Flow rate consideration: You'll determine the appropriate IV flow rate based on several considerations, including the minimum amount of solution needed to infuse the drug, the patient's fluid restrictions, and how quickly the drug must be infused. You'll also take into account the patient's activity, any discomfort at the IV site, and other drug orders.

8 - You must administer 600mg of ticarcillin. What's the range for the IV flow rate?

9 - What's the time restriction on administering 600mg of ticarcillin to this child?

10 - How long would it take to infuse 600mg of ticarcillin in 12mL at a flow rate of 40gtt/minute?

11 - How long would it take to infuse 600mg in 15mL at a flow rate of 40gtt/minute?

12 - If you decide to give 600mg in 12mL over 20minutes, which flow rate would you use?

And they go on and on. Am I missing something? Am I supposed to be able to look up the IV flow rate range and stuff somewhere? There's lots more questions and this is NOTHING we went over in Pharm so I'm lost. Any direction would be helpful and thank you so much in advance!!!

Specializes in NICU, PICU, PCVICU and peds oncology.

These are all basic math questions and really have little to do with the drug. you could substitute any drug name in there and it wouldn't matter.

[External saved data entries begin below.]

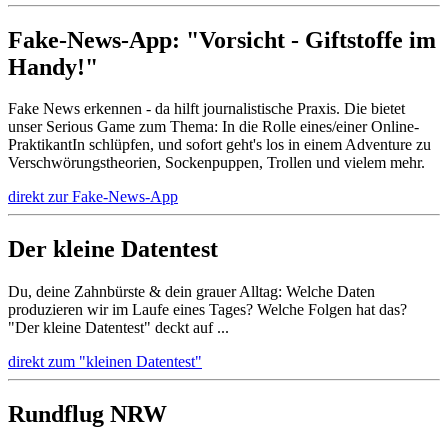
Fake-News-App: "Vorsicht - Giftstoffe im
Handy!"
Fake News erkennen - da hilft journalistische Praxis. Die bietet
unser Serious Game zum Thema: In die Rolle eines/einer Online-
PraktikantIn schlüpfen, und sofort geht's los in einem Adventure zu
Verschwörungstheorien, Sockenpuppen, Trollen und vielem mehr.
direkt zur Fake-News-App
Der kleine Datentest
Du, deine Zahnbürste & dein grauer Alltag: Welche Daten
produzieren wir im Laufe eines Tages? Welche Folgen hat das?
"Der kleine Datentest" deckt auf ...
direkt zum "kleinen Datentest"
Rundflug NRW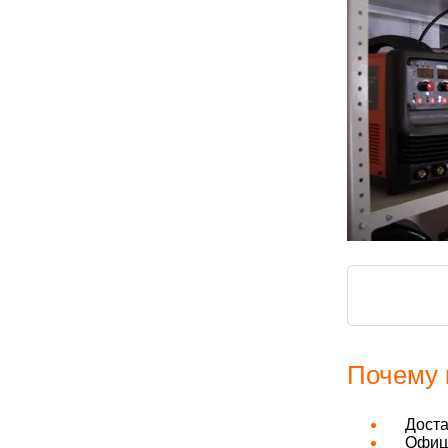
Почему 
Дост
Офици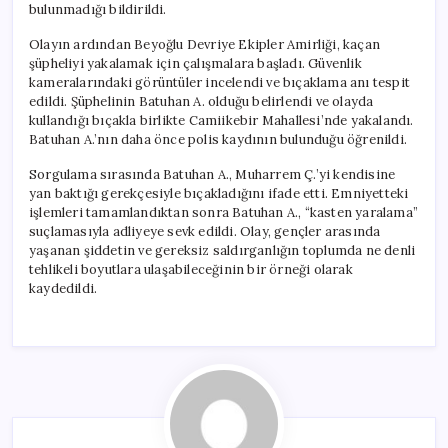
bulunmadığı bildirildi.
Olayın ardından Beyoğlu Devriye Ekipler Amirliği, kaçan
şüpheliyi yakalamak için çalışmalara başladı. Güvenlik
kameralarındaki görüntüler incelendi ve bıçaklama anı tespit
edildi. Şüphelinin Batuhan A. olduğu belirlendi ve olayda
kullandığı bıçakla birlikte Camiikebir Mahallesi’nde yakalandı.
Batuhan A.’nın daha önce polis kaydının bulunduğu öğrenildi.
Sorgulama sırasında Batuhan A., Muharrem Ç.’yi kendisine
yan baktığı gerekçesiyle bıçakladığını ifade etti. Emniyetteki
işlemleri tamamlandıktan sonra Batuhan A., “kasten yaralama”
suçlamasıyla adliyeye sevk edildi. Olay, gençler arasında
yaşanan şiddetin ve gereksiz saldırganlığın toplumda ne denli
tehlikeli boyutlara ulaşabileceğinin bir örneği olarak
kaydedildi.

6. The drug is stable for an hour and can be given safely over 10 minutes. You have to consider the volume of the tubing in this question. It's probably about 20 mL and you'll need that volume as a flush afterwards to ensure all the drug is infused within your hour's stability window. So you'll have to run your infusion at a minimum of ? (32 mL/ hr or 32 drops per minute: the volume of the drug is 12 mL+20 mL for the dead space in the tubing)

7. You want to deliver the med in 10 minutes or 1/6 of an hour; 12 mL of med plus your 20 mL dead space gives you a total volume to be infused of 32 mL (same answer we got above). 32 x 6 (intervals of 10 minutes in an hour) = 192 mL/hr or 192 drops per minute. Making sense?

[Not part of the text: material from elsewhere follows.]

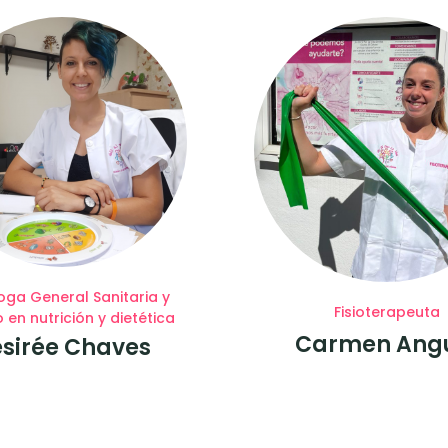
oga General Sanitaria y
Fisioterapeuta
 en nutrición y dietética
Carmen Ang
sirée Chaves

8. What is the concentration of your med? 1 gm in 5 mL or 200 mg/ mL. What will your volume be? Use the formulae in the previous two questions.

9. That information is in your explanation. Stability and maximum rate of administration.

10. You know that your drip rate is 1 mL/second, so 40 drops per minute is a rate of ?

11. See 10.

12. I bet you can figure this one out now.

This may not be the exact way your instructor wants these problems calculated, but that is how I'd figure them out. People tend to forget about the volume of the tubing and factor it into their flwo rates when they have a med with a limited shelf life. It doesn't do much for the patient when it's sitting in the tubing. BUT... in peds we run all this stuff on a pump, and on my unit we'd use a syringe pump with a tubing volume of

I calculated them basically the same way, except I left out the 20ml. Also when you say flow rate, did they want ml/hr gtt/min microgtt/min?

Specializes in NICU, PICU, PCVICU and peds oncology.

I'm just guesstimating the dead space as 20 mL, as most of the IV sets I've used over the last 15 years have had about a 20 mL priming volume.

Generally speaking, when writing tests like this there's a pattern in the questions. Use the pattern. They're defining flow rate as gtts/min. Burettes always deliver 60 gtts/mL by design. So to be thorough you could include the drip rate and the mL/hr rate.